本文抜粋:
──────

(11)シーズン直前インタビュー 佐藤駿

 長いオフシーズンを越え、ついにシーズンが開幕する。新たに明大の一員として氷上を舞う選手もいれば、今シーズンで引退となる選手もいる。新たなシーズンの始まりを前に何を思うのか。本インタビューではそれぞれの選手の思いをお届けする。

(この取材は9月18日に行われたものです)

第7回は佐藤駿(政経3=埼玉栄)のインタビューです。

――ロンバルディア杯でイタリアに行ってらっしゃったと思うのですがいかがでしたか。何かおいしいものは食べましたか。
 「そうですね、周りに何もなかったんですけど近くにピザのお店があったので、優真(鍵山優真・中京大)と佳生(三浦佳生・政経1=目黒日大)と3人でご飯に行ったりしていました。ほとんど一緒のやつを頼んで共有してみたいな。ピザを2個ぐらい頼んで分けて、あとはパスタとかをおのおのっていう感じです。(気に入った種類のピザやパスタはありましたか。)クワトロフォルマッジっていう四つのチーズが入っているやつで、それが一番おいしくて毎食それと、名前はよく分からなかったんですけど、定番っていうおすすめのパスタがあってそれを食べました」

――今夏、練習を頑張られたこととは思いますが楽しかったことはありましたか。
 「合宿がかなり多くて、結構1人の合宿だったので1人の時間だったりとか、合宿以外の部分でリラックスして過ごしたところが楽しかったことかなと思います」

――明大の合宿もあったと思いますが印象に残っていることはありますか。
 「なかなか明治の人たちは集まる機会がなくて、合宿で久しぶりに集まって初対面の人とか初めて喋る人とかも多かったんですけど、大縄したりリレーしたりとかして、明治のスケート部の仲というかそういったものはより一層深まったのかなというふうに思っていて、合宿もすごく楽しかったです」

──────

提供リスト:
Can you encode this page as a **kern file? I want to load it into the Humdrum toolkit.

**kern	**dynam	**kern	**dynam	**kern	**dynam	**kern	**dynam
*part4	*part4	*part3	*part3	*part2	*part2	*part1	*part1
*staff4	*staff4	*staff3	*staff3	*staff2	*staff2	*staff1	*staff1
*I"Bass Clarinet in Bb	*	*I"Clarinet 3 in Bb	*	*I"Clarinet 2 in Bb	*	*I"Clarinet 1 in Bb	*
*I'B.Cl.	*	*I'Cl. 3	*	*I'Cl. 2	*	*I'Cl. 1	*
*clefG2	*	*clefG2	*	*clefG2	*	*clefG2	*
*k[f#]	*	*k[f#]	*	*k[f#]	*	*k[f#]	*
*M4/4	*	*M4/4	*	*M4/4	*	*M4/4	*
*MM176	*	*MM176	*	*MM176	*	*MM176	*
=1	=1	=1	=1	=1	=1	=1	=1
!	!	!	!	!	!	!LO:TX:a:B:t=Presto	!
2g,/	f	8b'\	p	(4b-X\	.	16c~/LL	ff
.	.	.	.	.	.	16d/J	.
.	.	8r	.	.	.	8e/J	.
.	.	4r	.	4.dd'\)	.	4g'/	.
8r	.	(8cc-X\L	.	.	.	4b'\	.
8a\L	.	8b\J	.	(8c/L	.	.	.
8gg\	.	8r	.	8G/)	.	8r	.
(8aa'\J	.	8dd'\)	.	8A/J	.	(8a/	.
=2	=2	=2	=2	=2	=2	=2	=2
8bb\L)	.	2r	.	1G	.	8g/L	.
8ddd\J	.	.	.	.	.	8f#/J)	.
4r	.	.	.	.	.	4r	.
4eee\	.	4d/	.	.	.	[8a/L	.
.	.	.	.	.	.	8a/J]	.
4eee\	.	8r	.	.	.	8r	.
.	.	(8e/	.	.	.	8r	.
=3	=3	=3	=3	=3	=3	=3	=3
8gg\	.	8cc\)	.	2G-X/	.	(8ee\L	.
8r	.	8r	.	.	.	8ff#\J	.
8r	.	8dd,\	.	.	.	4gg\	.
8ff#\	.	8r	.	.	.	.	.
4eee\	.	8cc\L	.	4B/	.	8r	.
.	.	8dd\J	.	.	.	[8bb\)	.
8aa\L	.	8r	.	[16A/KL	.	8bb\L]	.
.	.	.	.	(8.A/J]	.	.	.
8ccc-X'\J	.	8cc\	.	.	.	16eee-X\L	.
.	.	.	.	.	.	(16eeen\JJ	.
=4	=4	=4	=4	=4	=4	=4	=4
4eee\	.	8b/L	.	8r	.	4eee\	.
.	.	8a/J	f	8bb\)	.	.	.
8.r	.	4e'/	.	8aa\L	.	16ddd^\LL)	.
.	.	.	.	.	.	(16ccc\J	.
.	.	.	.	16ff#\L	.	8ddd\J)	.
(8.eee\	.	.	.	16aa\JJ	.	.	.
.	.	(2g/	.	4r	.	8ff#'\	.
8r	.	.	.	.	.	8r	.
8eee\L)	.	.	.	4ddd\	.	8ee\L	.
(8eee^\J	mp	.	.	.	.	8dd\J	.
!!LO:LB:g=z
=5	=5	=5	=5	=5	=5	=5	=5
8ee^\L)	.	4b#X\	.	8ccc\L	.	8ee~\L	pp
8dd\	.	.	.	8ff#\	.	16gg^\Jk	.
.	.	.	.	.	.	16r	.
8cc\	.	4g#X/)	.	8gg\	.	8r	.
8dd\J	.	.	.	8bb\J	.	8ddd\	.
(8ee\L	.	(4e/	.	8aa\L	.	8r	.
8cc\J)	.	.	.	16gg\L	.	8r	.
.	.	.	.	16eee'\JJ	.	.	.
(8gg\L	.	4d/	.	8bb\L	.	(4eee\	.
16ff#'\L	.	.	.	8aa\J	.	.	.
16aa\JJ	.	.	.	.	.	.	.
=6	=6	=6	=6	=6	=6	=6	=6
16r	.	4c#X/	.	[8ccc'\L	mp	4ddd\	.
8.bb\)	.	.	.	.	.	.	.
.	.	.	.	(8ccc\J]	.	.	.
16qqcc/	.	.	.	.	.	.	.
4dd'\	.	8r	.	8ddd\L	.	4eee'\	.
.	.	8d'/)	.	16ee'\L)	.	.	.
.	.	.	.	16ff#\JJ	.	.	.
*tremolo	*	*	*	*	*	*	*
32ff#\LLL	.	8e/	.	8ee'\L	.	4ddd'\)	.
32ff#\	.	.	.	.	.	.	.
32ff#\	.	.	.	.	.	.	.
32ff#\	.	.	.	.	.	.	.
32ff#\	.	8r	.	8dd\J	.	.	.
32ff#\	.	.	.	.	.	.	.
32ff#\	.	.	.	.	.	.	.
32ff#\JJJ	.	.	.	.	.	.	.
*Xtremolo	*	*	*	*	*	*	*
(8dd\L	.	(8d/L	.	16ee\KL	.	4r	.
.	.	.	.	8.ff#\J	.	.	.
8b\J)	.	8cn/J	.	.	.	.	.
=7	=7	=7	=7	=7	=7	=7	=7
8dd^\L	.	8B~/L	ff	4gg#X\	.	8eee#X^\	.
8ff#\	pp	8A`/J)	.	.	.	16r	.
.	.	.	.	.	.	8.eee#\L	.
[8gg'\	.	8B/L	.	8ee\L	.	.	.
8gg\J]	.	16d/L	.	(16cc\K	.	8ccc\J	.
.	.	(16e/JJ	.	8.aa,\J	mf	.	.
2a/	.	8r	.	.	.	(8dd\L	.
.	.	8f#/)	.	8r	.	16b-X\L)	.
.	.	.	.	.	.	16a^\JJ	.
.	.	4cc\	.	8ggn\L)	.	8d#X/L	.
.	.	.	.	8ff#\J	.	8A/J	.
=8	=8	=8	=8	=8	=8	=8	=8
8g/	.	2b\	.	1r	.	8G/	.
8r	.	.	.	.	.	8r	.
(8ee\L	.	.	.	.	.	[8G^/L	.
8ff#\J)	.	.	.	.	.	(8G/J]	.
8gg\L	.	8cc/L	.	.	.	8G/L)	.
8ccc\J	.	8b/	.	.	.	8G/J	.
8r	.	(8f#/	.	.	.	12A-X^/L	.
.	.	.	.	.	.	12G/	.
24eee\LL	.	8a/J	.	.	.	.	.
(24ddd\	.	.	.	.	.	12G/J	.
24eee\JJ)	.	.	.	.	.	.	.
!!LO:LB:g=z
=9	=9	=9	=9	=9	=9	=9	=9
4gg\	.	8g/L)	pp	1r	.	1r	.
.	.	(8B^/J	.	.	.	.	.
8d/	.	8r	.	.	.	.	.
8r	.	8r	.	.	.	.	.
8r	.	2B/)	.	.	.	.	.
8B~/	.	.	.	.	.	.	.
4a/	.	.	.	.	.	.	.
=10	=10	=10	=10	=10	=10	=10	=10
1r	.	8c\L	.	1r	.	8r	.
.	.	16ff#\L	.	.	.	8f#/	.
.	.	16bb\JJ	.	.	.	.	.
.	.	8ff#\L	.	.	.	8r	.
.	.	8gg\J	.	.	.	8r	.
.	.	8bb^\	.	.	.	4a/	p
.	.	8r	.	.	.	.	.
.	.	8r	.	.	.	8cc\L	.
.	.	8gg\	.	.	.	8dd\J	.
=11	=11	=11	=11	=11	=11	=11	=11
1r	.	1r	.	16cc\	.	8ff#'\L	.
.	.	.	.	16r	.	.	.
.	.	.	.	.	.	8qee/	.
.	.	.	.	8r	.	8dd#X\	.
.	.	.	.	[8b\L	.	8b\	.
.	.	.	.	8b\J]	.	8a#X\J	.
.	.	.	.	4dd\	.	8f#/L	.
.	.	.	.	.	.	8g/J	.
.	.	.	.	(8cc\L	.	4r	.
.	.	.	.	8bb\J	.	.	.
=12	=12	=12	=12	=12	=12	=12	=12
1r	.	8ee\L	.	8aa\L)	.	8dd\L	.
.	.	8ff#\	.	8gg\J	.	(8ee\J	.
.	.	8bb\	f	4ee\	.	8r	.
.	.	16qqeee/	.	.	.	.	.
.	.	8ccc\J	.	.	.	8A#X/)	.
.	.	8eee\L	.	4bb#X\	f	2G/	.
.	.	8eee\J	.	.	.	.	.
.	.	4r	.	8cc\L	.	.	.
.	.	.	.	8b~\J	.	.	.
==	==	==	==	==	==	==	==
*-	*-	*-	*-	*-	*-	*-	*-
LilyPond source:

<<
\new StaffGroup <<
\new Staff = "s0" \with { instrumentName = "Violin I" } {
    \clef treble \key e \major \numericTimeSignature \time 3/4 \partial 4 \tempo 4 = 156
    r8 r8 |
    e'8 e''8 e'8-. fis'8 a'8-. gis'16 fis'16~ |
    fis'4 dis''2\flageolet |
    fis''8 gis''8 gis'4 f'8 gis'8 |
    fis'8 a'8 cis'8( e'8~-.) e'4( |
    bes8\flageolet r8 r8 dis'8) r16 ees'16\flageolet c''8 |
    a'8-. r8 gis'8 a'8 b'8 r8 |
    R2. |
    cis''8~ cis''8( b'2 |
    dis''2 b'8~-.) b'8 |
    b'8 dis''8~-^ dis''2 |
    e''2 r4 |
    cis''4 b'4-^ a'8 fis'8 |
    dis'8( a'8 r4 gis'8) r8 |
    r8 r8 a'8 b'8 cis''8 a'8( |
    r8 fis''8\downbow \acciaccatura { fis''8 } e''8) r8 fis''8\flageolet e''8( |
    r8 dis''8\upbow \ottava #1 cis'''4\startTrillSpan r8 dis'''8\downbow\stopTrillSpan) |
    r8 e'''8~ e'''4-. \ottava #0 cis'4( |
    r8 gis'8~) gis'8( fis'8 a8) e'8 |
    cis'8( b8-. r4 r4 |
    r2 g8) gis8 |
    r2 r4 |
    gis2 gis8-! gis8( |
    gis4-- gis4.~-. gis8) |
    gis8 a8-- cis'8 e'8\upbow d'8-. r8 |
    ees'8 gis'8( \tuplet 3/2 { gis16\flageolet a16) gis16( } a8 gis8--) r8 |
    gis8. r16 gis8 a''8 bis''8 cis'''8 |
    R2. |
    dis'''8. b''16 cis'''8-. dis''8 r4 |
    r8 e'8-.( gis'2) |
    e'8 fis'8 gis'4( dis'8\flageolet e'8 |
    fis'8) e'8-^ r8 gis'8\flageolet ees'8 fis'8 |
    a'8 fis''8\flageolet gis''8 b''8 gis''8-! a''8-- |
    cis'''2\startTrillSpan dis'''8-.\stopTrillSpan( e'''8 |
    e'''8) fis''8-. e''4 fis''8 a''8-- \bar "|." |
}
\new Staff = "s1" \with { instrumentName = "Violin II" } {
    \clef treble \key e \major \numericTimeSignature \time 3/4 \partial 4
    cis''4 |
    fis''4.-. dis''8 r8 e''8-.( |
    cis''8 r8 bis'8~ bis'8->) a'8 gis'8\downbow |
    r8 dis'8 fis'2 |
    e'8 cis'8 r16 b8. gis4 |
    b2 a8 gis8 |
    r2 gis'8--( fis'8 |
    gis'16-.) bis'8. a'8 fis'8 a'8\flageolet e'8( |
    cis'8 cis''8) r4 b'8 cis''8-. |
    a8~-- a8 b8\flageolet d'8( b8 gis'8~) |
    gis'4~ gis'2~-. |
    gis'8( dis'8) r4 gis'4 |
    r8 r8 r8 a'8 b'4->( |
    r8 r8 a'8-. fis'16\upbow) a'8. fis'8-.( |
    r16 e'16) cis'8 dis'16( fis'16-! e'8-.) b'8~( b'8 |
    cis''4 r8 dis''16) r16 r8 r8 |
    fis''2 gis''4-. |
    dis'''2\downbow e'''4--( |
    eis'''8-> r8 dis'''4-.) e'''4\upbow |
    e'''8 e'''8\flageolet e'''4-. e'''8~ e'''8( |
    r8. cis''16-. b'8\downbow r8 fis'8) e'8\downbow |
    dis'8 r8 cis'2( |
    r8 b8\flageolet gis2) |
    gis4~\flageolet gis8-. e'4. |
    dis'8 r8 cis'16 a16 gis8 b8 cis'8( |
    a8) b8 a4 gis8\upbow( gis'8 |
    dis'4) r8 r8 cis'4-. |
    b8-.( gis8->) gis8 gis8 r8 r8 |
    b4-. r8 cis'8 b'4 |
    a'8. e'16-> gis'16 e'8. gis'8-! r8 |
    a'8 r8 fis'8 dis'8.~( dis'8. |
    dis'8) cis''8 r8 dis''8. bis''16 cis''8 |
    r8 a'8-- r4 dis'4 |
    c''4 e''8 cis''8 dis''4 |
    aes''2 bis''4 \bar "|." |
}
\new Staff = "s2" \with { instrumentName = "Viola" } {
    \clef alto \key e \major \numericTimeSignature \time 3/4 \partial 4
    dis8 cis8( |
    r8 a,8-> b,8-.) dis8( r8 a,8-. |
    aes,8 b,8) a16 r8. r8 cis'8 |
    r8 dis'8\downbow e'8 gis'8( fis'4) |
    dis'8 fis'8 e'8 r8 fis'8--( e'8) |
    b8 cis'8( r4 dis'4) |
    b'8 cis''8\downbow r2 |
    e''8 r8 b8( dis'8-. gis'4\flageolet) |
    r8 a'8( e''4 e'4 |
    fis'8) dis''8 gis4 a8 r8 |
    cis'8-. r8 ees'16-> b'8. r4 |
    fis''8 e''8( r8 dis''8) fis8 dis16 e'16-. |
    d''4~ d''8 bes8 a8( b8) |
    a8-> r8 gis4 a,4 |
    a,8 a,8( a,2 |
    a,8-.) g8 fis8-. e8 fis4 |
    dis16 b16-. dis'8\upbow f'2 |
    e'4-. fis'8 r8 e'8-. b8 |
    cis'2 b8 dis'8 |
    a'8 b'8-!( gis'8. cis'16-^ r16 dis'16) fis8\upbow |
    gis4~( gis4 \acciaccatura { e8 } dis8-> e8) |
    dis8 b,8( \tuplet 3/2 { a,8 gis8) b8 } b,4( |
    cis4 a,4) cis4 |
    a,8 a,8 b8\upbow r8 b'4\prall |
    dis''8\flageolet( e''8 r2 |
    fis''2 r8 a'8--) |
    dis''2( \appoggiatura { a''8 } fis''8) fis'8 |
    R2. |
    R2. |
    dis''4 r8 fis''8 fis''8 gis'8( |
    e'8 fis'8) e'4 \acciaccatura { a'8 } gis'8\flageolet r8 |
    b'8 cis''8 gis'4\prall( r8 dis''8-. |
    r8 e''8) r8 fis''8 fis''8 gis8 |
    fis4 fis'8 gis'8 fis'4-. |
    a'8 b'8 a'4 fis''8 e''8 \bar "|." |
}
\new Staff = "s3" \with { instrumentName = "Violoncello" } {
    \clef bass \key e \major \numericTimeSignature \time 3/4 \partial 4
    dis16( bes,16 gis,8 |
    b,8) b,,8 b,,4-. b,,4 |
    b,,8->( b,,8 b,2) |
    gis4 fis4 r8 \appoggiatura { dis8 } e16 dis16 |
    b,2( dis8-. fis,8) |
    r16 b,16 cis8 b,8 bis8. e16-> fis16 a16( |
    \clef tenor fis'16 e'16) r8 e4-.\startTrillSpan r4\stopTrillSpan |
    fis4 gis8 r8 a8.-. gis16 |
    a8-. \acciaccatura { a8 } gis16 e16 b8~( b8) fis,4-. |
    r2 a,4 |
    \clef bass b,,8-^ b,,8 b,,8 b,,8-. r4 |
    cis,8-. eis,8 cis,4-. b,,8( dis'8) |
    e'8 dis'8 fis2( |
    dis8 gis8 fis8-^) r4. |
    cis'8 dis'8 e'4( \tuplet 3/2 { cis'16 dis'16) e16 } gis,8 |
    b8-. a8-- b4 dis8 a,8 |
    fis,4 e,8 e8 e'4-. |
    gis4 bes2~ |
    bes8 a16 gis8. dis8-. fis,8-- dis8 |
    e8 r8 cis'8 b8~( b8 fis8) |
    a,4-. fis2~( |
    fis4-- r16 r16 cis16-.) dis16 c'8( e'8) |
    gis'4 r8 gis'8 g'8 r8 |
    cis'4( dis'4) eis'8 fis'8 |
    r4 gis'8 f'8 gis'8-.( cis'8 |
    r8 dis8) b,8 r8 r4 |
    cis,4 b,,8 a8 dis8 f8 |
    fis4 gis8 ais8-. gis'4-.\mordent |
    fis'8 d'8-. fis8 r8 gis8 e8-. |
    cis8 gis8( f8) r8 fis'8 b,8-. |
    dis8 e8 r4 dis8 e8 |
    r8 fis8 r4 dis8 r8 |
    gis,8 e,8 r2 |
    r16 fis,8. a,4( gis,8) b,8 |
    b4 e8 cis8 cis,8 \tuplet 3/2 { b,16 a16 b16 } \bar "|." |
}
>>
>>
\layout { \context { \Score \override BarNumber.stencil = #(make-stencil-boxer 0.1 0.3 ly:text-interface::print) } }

──────

記述問題:
佐藤駿へのインタビューについて、次の問いに答えてください。
(a) この取材は何月何日に行われたか。
(b) イタリアの店で一番おいしかったピザは何という名前か。
(c) 明大の合宿で部員たちは何をしたか。

記述解答:
(a) 9月18日
(b) クワトロフォルマッジ
(c) 大縄とリレー